- DATA PROVIDED:
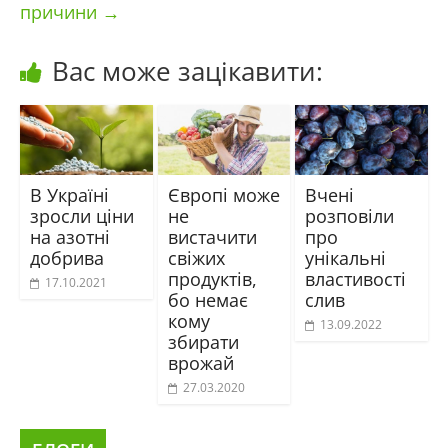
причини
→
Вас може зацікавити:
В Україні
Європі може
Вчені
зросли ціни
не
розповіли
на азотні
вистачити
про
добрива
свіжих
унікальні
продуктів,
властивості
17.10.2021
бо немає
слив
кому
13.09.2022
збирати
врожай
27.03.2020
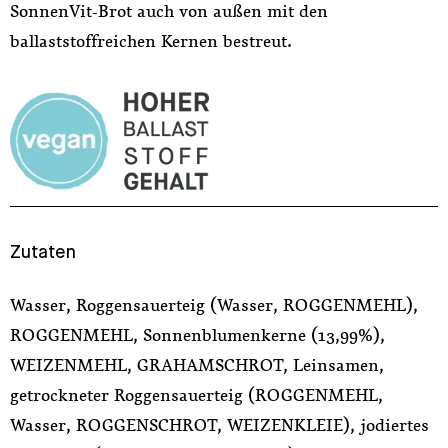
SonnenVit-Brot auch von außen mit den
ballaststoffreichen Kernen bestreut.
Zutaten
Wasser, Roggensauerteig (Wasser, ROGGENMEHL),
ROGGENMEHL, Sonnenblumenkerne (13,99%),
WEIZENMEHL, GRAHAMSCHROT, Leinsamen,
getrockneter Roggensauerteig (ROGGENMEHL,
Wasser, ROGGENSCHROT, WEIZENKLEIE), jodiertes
---
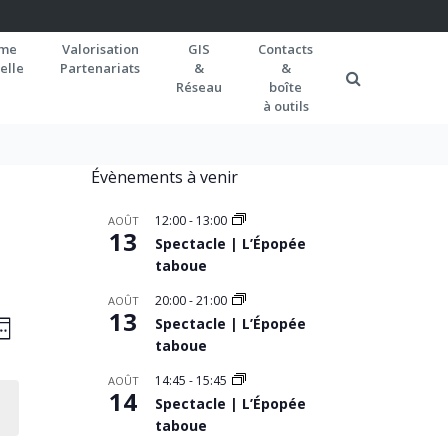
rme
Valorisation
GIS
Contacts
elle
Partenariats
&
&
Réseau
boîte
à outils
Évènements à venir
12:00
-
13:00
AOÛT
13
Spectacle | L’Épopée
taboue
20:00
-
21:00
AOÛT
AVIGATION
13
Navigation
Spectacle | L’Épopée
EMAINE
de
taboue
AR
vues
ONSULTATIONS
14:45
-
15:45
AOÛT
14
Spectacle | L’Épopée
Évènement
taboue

- INSTRUCTION:
In the listing above, find each line containing "Roggensauerteig" and copy it.

- REPLY TO THE EXERCISE:
Wasser, Roggensauerteig (Wasser, ROGGENMEHL),
getrockneter Roggensauerteig (ROGGENMEHL,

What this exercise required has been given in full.